Un véritable aimant pour ces écrivains et ces poètes de tous horizons. Le livre s’attache à nous les présenter les uns après les autres, chapitre après chapitre, apportant à chaque fois les repères biographiques nécessaires et l’état d’avancement de leur œuvre au moment de la rencontre. La façon dont ils ont découvert Cordes s’avère en effet primordiale. Inopinée ou délibérée, laissée au hasard du voyage ou soigneusement préparée. Le lecteur est ainsi confronté à une véritable galerie de portraits mêlant noms prestigieux et auteur(e)s moins connu(e)s ou plus enraciné(e)s dans la région mais non moins important(e)s pour le rayonnement de Cordes. Toutes et tous ayant en commun, sauf exception, une sorte de fascination spontanée et prolongée pour les rues escarpées et les vieux murs de la Cité. Pour l’atmosphère indéfinissable qui s’en dégage. Pour son aura.
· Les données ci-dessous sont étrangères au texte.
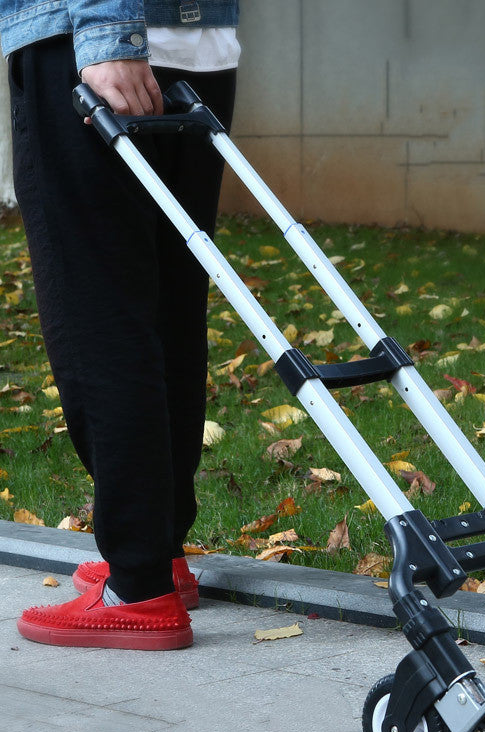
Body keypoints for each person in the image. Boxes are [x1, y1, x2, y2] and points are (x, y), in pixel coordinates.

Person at [0, 0, 239, 649]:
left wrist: (108, 33)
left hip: (91, 40)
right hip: (199, 41)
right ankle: (157, 554)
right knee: (169, 307)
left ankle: (139, 583)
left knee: (97, 307)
De Prosper Mérimée à Hervé Rougier on passe alors par tout un arc-en-ciel de sensibilités et de goûts à travers des personnalités aussi diverses que Maurice de Guérin et sa sœur Eugénie, Jean Giono, Albert Camus, Violette Leduc, Yves Bonnefoy, Jean Malrieu, Gaston Puel, ou, plus surprenant, T.E. Lawrence, pour ne rien dire, dans un autre registre, d’un Hector Malot ou d’un Philippe Hériat. Sans oublier Sarane Alexandrian, Simonne Jacquemard ou Jacques Kober. Tout un ensemble de voix et de trajectoires qui fait du lieu à la fois un point de convergence et un tremplin pour l’ailleurs. Convergence de ces destinées d’artistes ou d’intellectuel(le)s vers ce centre unique, ne serait-ce que pour quelques heures, et tremplin à la frontière du connu et de l’inconnu, du visible et de l’invisible, du savoir et de l’ignorance. Un battement entre terre et ciel que Jeanne Ramel-Cals, auteure cordaise de légende, a bien senti en proposant dès 1947 d’accoler ciel à Cordes, ce qui deviendra l’appellation officielle de la commune en 1993.
Loin de se contenter d’une simple énumération, Bruno Geneste et Paul Sanda font une place à chaque individualité et les relient en même temps à une communauté d’esprit, par-delà toutes leurs différences, qui aurait Cordes pour facteur commun. Ils déposent ainsi autour de la Cité, tels les grains d’un chapelet, toute l’attention, l’affection et le regard parfois sans concession de ses hôtes.
Lien à la fois ténu et puissant, lien secret qui est toujours d’actualité. Les auteurs n’oublient pas en effet la jeune génération également sensible au lieu. Ils nous en présentent quelques noms, sachant par ailleurs que Paul Sanda lui a amplement donné l’occasion de s’exprimer en fondant en 2008 le Festival International de Poésie Actuelle (FIPA). Permanence d’une attraction indiscutable qui ne se limite pas au paysage remarquable mais pressent quelque chose de plus enfoui et de plus lointain à la fois.
Livre-somme, disions-nous, par l’étendue du travail de recherche, et livre-hommage à toutes celles et à tous ceux qui se sont exprimés sur Cordes et qui continuent de le faire, contribuant à sa capacité de rayonnement et de suggestion. Comment alors ne pas entendre l’appel que ne manquent pas de lancer les auteurs aux nouveaux venus tentés par l’expérience unique de découvrir Cordes-sur-Ciel et d’y poursuivre « l’œuvre à ciel ouvert » ?
Luc-André Sagne
Bruno Geneste, né en 1960, est poète et écrivain, lauréat du Prix Marc Sabathier-Levêque. Il a co-fondé en Bretagne le Festival de la Parole Poétique et la Maison de la Poésie du Pays de Quimperlé.
Lui-même poète, essayiste, écrivain, Paul Sanda, né en 1961, a fondé les éditions Rafael de Surtis et le Festival International de Poésie Actuelle (FIPA). On trouvera leurs derniers titres dans l’annexe bibliographique de l’ouvrage. Ensemble, ils insufflent à Cordes-sur-Ciel leur énergie et leur savoir.